There were many other reasons put forward as to why we voted for Brexit – sovereignty, immigration, the age divide, economic deprivation, the power of emotion (fashionably referred to in the US as post-truth politics). No doubt they all played a part.

What interests me is that attention seems to be almost entirely focused on the motives of the Brexit voters. I can find little analysis of the reasons why 48% of the voters opted to remain in the EU. If, as one survey claims, 64% of eligible people between the ages of 18 to 24 cast their votes, as opposed to 90% of those over 65, and younger voters overwhelmingly supported remaining in the EU, we should ask the question why the young see their future differently from the old. And so should any government that wishes to create an enduring core of support.

This certainly appears to be Jeremy Corbyn’s strategy. He is frequently described as building a movement as opposed to a party electable in the short term. Has he and his Momentum shock-troops successfully tapped into the zeitgeist of the young generation of voters? And will their idealism survive the ageing process, or will their political arteries harden, just as those of Tony Blair’s youthful supporters did?

All that remains to be seen, but the thoughts and dreams of those younger voters who opted to Remain, as well as those who didn’t, have received very little exposure in the mainstream media.

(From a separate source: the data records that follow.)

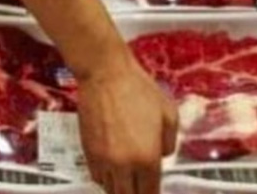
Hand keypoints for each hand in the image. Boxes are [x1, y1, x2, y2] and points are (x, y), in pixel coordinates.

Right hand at [76, 54, 177, 193]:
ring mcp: (102, 159)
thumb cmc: (138, 89)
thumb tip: (161, 154)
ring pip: (110, 188)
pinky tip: (112, 167)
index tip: (153, 188)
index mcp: (147, 158)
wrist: (105, 74)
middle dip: (136, 192)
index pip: (150, 192)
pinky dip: (105, 176)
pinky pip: (96, 175)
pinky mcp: (87, 150)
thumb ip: (169, 143)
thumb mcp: (168, 114)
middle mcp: (124, 165)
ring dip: (120, 186)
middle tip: (141, 185)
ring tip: (127, 178)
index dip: (152, 193)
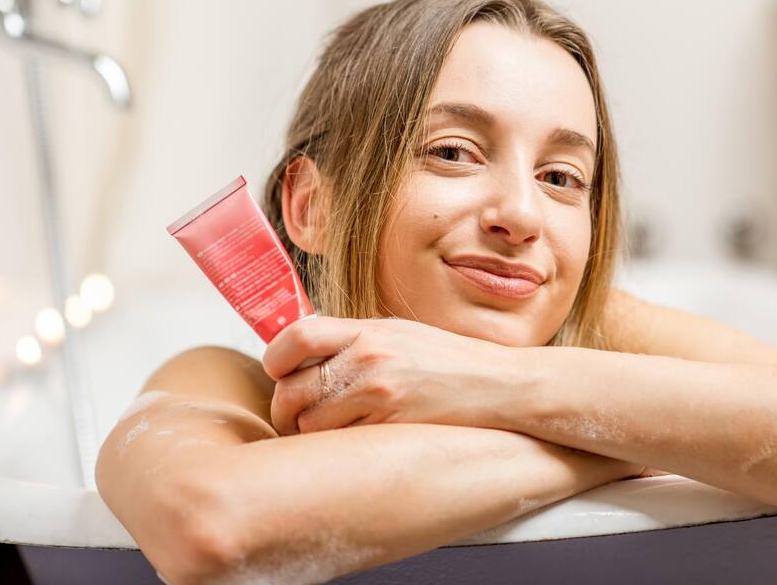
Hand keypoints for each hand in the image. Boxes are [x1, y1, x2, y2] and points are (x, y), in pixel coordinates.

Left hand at [261, 316, 521, 436]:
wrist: (500, 385)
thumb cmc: (451, 361)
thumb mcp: (401, 334)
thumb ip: (356, 341)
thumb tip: (309, 355)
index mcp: (369, 330)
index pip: (296, 336)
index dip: (276, 359)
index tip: (279, 372)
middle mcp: (369, 358)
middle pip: (291, 388)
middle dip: (284, 409)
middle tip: (294, 416)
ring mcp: (379, 394)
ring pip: (309, 424)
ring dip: (309, 433)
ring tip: (328, 430)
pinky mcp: (391, 425)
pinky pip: (339, 443)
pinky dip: (336, 446)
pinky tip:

There is another aspect of the Brexit divide that doesn’t seem to have been much discussed. It’s also relevant to the polarisation in the US in this fractious presidential election year.

The idea that there are two types of freedom – “freedom from” and “freedom to” is nothing new. Without getting into a deep discussion on the nature of freedom, it does seem to me that the Leave voters bought into the message that Brexit is about Freedom From. From interference by Brussels, from immigrants, from EU bureaucracy and so on. And on a wider level, freedom from crime.

The Remain voters, on the other hand – especially the younger ones – seem to have bought into Freedom To. Most especially to work and travel where they please. Again, on the wider level, freedom to marry who they want, to say what they want, to get blasted on whatever they want.

Freedom From is about leave me alone, don’t bother me. Freedom To is about the world being my oyster. And it’s in our attitude towards freedom that we are most deeply polarised – between the fearful, the defensive and the resentful, and the confident, the optimistic and the outward-looking.

This is to an extent at odds with the Brexit evangelists who rattled on during the referendum about the nirvana of a Britain free to trade with the world and determine its own future. But I sense that their message was swamped by the anti-immigrant rhetoric coming from the likes of Nigel Farage.

It’s in attitudes towards freedom that Britain today most closely resembles the US. I like to think that a Donald Trump would never flourish on the British political landscape (though Farage in his role as a Donald mini-me together with his pugilistic colleagues cause one to wonder). But Trump is all about Freedom From: immigration again, interference by federal government, terrorism and the corrosive effects of globalisation.

So is this where we in the UK are heading? Towards a country with closed borders and an ever-expanding role for our police? At some stage will the lion and the unicorn on our national crest give way to effigies of a CCTV camera inside a castle? I doubt it. These tendencies come and go, though I don’t see another Summer of Love arriving any time soon.

But I do wonder at a society in which PC Plod is being taken off the beat and sent to lecture children. Have they run out of burglaries to solve?